Exercise brief
Give the entries below again, switching every "Transcribe" to "Write out" and leaving everything else the same.

[BEGIN Data to process]

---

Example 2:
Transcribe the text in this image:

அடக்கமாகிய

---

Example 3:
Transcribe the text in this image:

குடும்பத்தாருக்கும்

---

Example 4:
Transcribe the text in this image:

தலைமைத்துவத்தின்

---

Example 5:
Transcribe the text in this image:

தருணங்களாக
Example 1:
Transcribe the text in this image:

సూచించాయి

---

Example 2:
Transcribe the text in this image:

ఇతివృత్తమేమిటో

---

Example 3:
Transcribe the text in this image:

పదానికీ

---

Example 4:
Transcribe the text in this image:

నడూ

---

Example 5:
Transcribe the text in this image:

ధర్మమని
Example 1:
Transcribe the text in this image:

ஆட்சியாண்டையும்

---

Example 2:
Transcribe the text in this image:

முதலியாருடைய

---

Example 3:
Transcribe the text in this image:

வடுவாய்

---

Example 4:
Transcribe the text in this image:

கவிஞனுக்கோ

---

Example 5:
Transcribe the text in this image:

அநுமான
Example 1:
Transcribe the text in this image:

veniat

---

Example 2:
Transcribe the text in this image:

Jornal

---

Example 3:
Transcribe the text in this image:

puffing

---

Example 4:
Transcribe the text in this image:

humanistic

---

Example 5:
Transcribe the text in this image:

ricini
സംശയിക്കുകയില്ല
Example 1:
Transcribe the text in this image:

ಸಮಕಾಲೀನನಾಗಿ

[END Data to process]

Result
---

Example 2:
Write out the text in this image:

அடக்கமாகிய

---

Example 3:
Write out the text in this image:

குடும்பத்தாருக்கும்

---

Example 4:
Write out the text in this image:

தலைமைத்துவத்தின்

---

Example 5:
Write out the text in this image:

தருணங்களாக
Example 1:
Write out the text in this image:

సూచించాయి

---

Example 2:
Write out the text in this image:

ఇతివృత్తమేమిటో

---

Example 3:
Write out the text in this image:

పదానికీ

---

Example 4:
Write out the text in this image:

నడూ

---

Example 5:
Write out the text in this image:

ధర్మమని
Example 1:
Write out the text in this image:

ஆட்சியாண்டையும்

---

Example 2:
Write out the text in this image:

முதலியாருடைய

---

Example 3:
Write out the text in this image:

வடுவாய்

---

Example 4:
Write out the text in this image:

கவிஞனுக்கோ

---

Example 5:
Write out the text in this image:

அநுமான
Example 1:
Write out the text in this image:

veniat

---

Example 2:
Write out the text in this image:

Jornal

---

Example 3:
Write out the text in this image:

puffing

---

Example 4:
Write out the text in this image:

humanistic

---

Example 5:
Write out the text in this image:

ricini
സംശയിക്കുകയില്ല
Example 1:
Write out the text in this image:

ಸಮಕಾಲೀನನಾಗಿ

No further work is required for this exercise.